Excerpt provided START
Murder Inc.

Join this mystery meet

 10/31
The video games, films and music of our current landscape take a lot of heat in terms of repercussions and cause-and-effect finger pointing. But one bullet consistently fired from the anti-censorship camp is that of our historic love affair with foul play. Murder, the abomination as fascination, is a consistent source of intrigue/entertainment, and Agatha Christie's locked-in "whodunit" style endures as something of a self-sufficient genre. Keith and Margo's Murder Mystery Weekend this Halloween brings the warm claustrophobia of a stormy night, shifty dinner guests and a cold stiff to simulated life at the Adolphus Hotel, with the plot known as "The Realm of the Reaper" unfolding around--and including--you. The familiarity of the premise doesn't lead to a campy production, however, so expect as much William Randolph Hearst as Colonel Mustard as you spend Friday through Sunday playing detective in the lap of luxury. Prices range from $825 to $2,750 depending on the number of guests and rooms occupied, but keep in mind that includes a weekend at the Adolphus, meals and one helluva memorable Halloween. The Adolphus Hotel is at 1321 Commerce St. Call 972-263-5178 for more clues. --Matt Hursh

If It Ainít Baroque...
Excerpt provided END
Records provided START
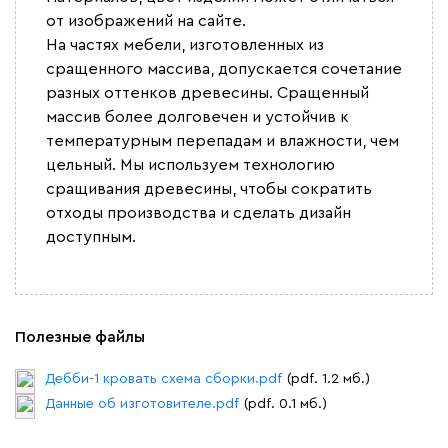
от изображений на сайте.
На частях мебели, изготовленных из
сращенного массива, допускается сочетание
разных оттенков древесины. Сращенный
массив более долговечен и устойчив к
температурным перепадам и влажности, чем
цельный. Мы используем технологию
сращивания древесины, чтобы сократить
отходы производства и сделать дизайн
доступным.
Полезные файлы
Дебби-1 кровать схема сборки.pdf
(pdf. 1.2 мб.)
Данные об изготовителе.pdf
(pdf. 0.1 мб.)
Records provided END
Records provided START
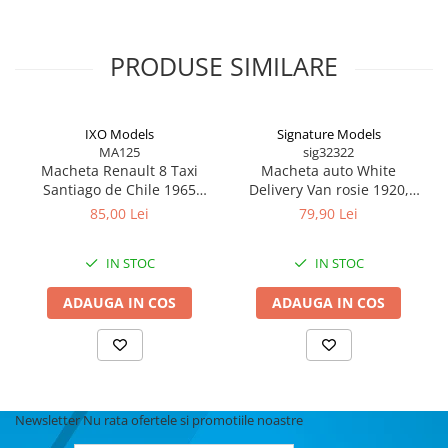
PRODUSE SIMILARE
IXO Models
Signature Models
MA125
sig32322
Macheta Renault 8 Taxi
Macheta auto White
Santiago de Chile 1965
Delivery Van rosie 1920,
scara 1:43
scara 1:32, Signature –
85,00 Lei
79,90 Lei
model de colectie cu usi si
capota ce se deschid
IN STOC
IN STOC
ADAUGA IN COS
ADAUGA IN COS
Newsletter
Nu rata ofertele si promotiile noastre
Records provided END
• [Exercise set]:
• A. Name every form of entertainment that the murder mystery weekend piece lists in its first sentence as taking heat for repercussions.
• B. In the rows, rewrite the lines starting with the one containing "от изображений на сайте." and going on through the one containing "(pdf. 0.1 мб.)", with "древесины" changed to "дерева" and nothing else altered.

• [Activity answers]:
• A.
- video games
- films
- music

• B.
от изображений на сайте.
На частях мебели, изготовленных из
сращенного массива, допускается сочетание
разных оттенков дерева. Сращенный
массив более долговечен и устойчив к
температурным перепадам и влажности, чем
цельный. Мы используем технологию
сращивания дерева, чтобы сократить
отходы производства и сделать дизайн
доступным.
Полезные файлы
Дебби-1 кровать схема сборки.pdf
(pdf. 1.2 мб.)
Данные об изготовителе.pdf
(pdf. 0.1 мб.)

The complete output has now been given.